-- Page extract --
■ ■ ■ ■ ■ ■ ■
Posted on by Richard Messick
Last week a Swedish appellate court issued an opinion confirming the anticorruption community’s worst fear. The decision stems from a 2017 U.S. prosecution of Swedish telecommunications giant Telia for bribing the Uzbekistan president’s daughter. The evidence showed Telia’s then CEO and two other executives countenanced the bribery, and Swedish prosecutors promptly charged the three with bribing a foreign official. To the surprise and shock of both prosecutors and observers, all three were acquitted at a 2019 trial (here).
It was widely assumed the Stockholm Court of Appeals, the nation’s oldest and most prestigious appeals court, would reverse the trial court’s decision. Instead, in a February 4th opinion it affirmed it.
UPDATE. Chief prosecutor Kim Andrews termed the decision “offensive,” telling OCCRP in a statement that the decision means “Swedish companies can jump queues” by bribing, that Sweden “is failing to live up to its international obligations, … and that we leave it up to other European countries and the United States to clean up our mess.”
■ ■ ■ ■ ■ ■ ■
(Records from a collection)
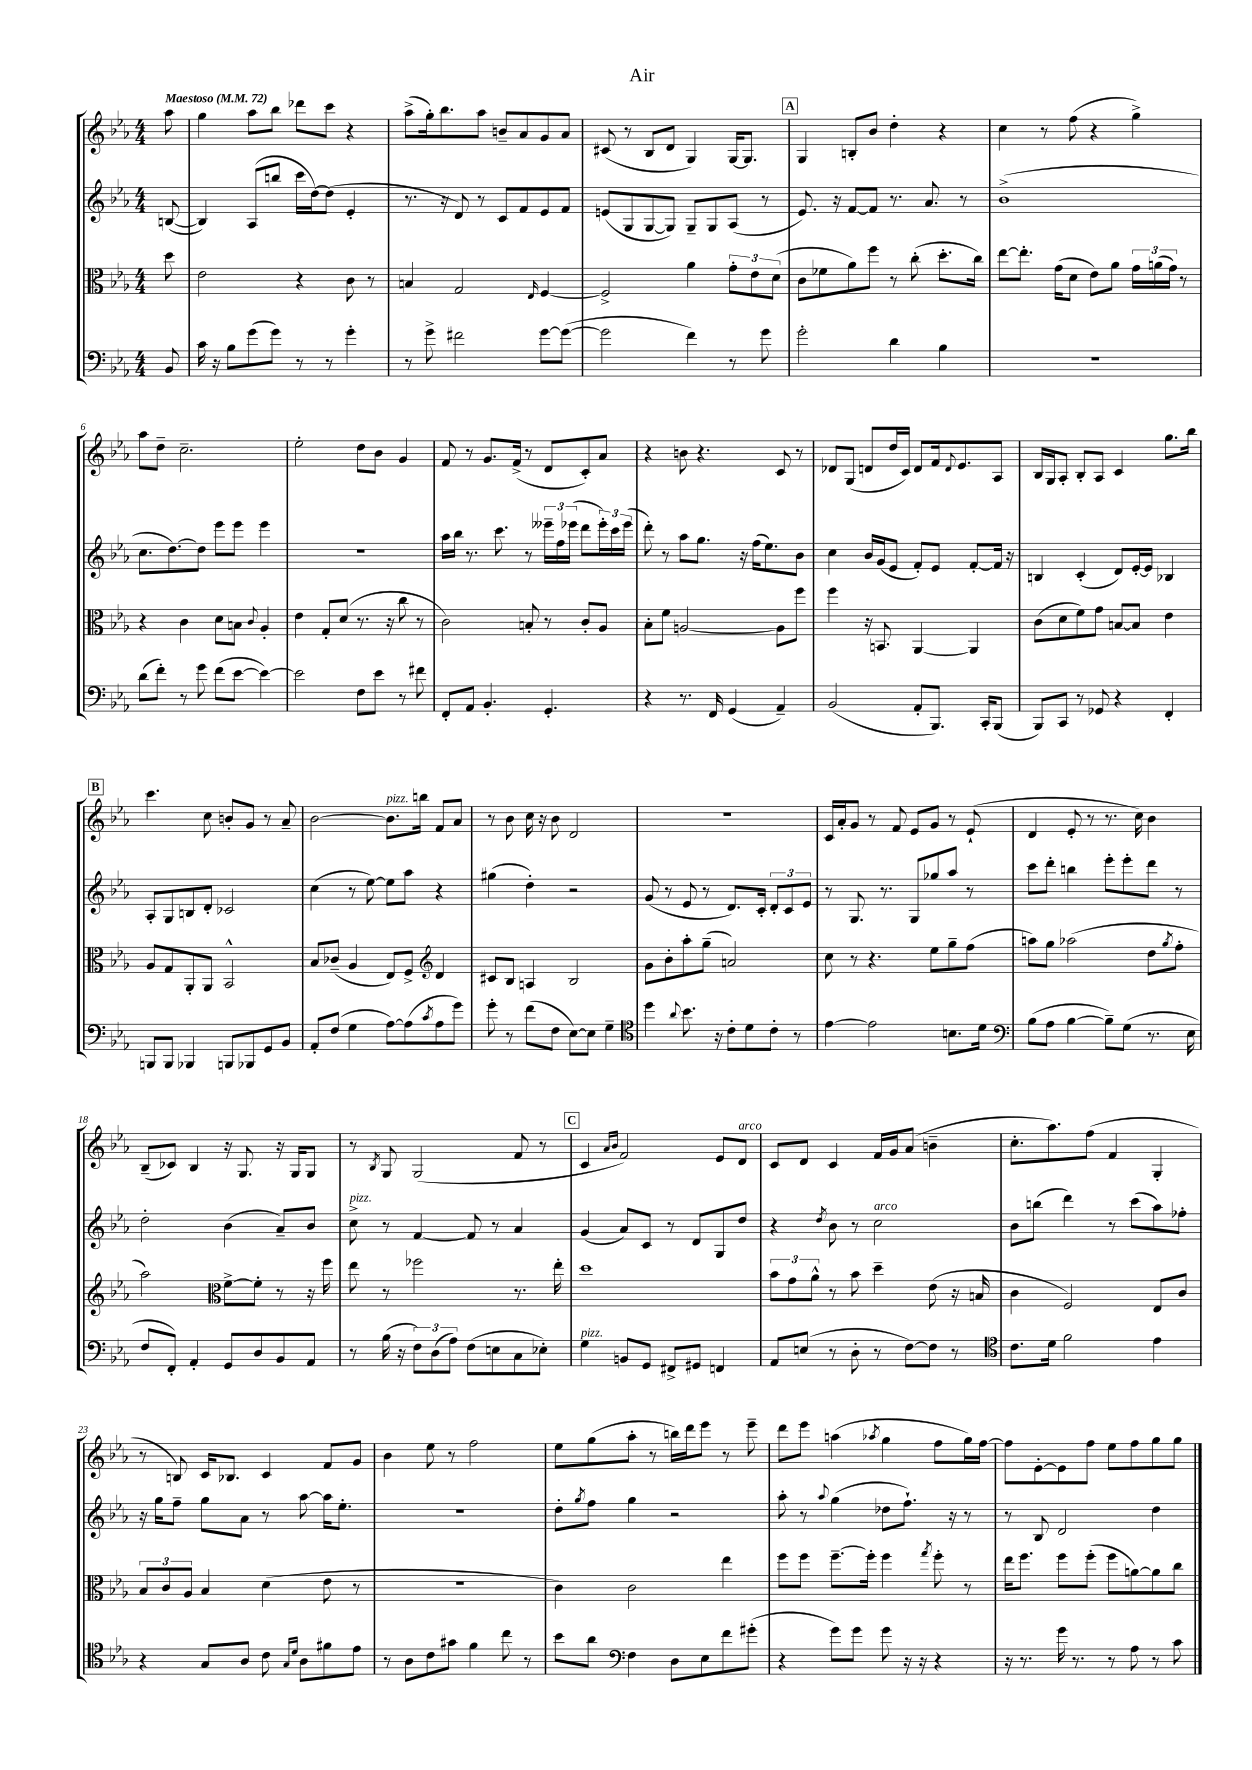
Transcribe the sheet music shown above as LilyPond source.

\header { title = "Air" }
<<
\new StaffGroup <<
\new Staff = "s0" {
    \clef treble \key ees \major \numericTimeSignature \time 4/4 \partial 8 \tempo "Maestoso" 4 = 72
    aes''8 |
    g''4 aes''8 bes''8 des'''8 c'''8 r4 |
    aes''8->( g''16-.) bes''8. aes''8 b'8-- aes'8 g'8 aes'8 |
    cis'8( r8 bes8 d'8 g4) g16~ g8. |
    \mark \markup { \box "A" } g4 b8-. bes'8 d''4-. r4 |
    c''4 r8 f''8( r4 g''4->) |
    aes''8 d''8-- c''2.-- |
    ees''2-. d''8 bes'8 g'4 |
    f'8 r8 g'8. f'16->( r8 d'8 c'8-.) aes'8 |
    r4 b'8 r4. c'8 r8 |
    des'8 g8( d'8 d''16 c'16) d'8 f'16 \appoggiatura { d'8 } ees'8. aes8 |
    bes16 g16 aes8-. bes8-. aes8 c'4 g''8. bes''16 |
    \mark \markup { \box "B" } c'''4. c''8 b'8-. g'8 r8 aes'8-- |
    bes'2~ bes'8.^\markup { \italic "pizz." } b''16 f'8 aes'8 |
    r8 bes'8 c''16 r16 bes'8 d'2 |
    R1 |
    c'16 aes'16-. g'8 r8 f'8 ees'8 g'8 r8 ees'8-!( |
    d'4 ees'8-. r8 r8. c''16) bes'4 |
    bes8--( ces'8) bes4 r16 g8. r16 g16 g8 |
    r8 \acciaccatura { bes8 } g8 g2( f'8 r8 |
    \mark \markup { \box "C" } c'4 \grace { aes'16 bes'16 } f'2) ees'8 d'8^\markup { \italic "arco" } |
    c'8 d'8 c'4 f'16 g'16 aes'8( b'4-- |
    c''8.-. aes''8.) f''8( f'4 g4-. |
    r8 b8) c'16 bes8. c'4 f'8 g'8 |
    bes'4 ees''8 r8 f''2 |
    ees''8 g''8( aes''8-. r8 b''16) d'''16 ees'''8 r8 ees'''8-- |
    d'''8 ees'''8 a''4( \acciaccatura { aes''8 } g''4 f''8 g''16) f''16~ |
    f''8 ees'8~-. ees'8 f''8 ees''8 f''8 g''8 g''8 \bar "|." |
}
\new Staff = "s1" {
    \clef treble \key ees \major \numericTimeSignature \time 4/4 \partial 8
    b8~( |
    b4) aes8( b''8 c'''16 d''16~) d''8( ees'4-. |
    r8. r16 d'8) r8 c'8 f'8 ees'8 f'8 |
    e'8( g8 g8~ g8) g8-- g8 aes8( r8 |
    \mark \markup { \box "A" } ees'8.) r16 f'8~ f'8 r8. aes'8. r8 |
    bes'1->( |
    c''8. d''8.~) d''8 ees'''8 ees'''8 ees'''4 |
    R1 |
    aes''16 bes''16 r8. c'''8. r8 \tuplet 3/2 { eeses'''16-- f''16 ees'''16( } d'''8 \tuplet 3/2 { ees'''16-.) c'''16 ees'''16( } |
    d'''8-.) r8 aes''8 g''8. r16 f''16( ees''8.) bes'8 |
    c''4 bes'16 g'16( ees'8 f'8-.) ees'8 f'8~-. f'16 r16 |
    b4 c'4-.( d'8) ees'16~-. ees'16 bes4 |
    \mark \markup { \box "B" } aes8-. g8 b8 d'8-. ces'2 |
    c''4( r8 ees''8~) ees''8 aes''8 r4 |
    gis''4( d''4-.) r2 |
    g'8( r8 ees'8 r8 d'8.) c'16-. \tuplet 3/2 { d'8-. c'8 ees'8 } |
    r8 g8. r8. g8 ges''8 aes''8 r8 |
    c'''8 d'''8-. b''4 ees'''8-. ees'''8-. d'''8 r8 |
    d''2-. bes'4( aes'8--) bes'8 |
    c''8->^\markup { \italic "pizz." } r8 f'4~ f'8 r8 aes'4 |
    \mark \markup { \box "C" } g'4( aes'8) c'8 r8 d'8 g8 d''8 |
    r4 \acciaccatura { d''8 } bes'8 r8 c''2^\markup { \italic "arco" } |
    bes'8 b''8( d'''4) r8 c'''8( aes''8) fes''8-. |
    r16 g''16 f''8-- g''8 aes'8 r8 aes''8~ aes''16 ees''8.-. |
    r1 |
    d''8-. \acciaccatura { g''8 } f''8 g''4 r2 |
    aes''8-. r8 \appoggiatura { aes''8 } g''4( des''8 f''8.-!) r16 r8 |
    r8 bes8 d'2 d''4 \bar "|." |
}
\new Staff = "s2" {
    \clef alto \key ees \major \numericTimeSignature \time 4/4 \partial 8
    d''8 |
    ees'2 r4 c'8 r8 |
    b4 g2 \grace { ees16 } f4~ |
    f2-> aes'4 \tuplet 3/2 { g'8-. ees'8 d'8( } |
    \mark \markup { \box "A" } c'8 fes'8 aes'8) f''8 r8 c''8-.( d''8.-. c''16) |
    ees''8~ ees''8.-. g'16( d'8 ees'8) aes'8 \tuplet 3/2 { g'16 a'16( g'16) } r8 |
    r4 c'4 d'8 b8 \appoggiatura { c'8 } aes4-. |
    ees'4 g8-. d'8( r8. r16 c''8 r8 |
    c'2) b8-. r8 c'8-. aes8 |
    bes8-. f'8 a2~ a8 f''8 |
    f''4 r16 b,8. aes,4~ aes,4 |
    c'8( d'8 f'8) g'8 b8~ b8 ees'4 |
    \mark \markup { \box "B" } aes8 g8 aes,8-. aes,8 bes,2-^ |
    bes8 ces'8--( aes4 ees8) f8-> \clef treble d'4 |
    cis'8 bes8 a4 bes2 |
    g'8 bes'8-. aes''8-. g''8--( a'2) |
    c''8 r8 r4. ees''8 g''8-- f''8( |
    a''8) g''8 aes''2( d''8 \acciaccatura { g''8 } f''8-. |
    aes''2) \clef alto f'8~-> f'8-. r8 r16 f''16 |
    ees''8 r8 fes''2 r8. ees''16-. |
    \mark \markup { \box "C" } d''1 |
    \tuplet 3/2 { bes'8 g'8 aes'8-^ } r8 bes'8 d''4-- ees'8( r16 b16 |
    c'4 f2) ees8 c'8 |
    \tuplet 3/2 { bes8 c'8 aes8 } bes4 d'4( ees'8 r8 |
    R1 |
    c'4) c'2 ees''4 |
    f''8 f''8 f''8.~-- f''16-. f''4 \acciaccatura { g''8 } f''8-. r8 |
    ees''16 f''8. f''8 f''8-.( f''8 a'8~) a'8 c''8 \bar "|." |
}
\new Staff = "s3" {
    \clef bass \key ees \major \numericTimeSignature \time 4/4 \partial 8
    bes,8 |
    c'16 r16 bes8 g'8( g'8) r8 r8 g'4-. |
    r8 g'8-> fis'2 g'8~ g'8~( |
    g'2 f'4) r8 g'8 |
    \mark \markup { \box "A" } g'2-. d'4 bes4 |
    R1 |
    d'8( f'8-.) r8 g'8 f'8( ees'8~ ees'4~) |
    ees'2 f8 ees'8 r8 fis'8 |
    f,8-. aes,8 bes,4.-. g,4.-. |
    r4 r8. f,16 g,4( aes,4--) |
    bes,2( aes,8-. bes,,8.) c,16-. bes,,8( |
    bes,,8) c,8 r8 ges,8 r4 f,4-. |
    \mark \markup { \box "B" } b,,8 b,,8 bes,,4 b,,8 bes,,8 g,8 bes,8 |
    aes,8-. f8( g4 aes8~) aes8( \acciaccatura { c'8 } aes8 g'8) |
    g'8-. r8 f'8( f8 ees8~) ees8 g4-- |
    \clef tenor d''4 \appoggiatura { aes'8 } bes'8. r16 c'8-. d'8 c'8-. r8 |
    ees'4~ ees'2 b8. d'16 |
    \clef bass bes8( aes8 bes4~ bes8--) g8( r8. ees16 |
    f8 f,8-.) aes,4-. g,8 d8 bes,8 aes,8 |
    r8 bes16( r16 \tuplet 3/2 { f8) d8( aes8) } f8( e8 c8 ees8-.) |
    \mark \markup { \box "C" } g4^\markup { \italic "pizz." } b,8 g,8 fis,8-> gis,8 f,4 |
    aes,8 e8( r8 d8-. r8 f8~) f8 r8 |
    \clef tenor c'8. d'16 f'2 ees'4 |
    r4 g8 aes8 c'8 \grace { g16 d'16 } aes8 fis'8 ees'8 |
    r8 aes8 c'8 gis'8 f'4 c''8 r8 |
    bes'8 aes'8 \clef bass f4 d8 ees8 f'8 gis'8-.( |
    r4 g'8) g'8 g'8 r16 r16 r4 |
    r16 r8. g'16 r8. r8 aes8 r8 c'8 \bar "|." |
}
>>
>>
■ ■ ■ ■ ■ ■ ■
-- To be done --
(a) From the post on the Telia bribery acquittals, extract word for word the passage that opens with the words containing "Posted on by" and closes with "2019 trial (here).".
(b) Continue the post on the Telia bribery acquittals, picking up right after its final sentence.

-- Results by task --
(a)
Posted on by Richard Messick
Last week a Swedish appellate court issued an opinion confirming the anticorruption community’s worst fear. The decision stems from a 2017 U.S. prosecution of Swedish telecommunications giant Telia for bribing the Uzbekistan president’s daughter. The evidence showed Telia’s then CEO and two other executives countenanced the bribery, and Swedish prosecutors promptly charged the three with bribing a foreign official. To the surprise and shock of both prosecutors and observers, all three were acquitted at a 2019 trial (here).

(b)
Former South African MP Andrew Feinstein once asked a senior Swedish official about foreign bribery. His reply:
“All bribes are illegal but if a Swedish company paid bribes in another country, I can’t say we would do anything about it.”
The Telia acquittal is the latest sign that this attitude continues to prevail. That the anticorruption community’s worst fear about Sweden is true. That to protect the export earnings of Swedish multinationals and to shield the Swedish elites who run them, the government will condone the bribery of foreign public officials no matter how egregious. Indeed, the first and still most appalling example of the lengths Sweden will go to derail a foreign bribery investigation was in a case that implicated its now prime minister.

US$320 million to Gulnara Karimova.
(Photo: World Economic Forum, Wikimedia, CC SA-BY 3.0)
The case arose from Saab’s push to expand sales of “Gripen,” a second-rate fighter jet that did not meet the demanding specifications of the world’s leading armed services. As Heimann and Pieth explain in Confronting Corruption, Saab’s response was to go for “fringe markets,” newly emerging democracies like the Czech Republic, Romania, and South Africa, where weak domestic controls gave companies willing to bribe a way to compensate for the poor quality of their product.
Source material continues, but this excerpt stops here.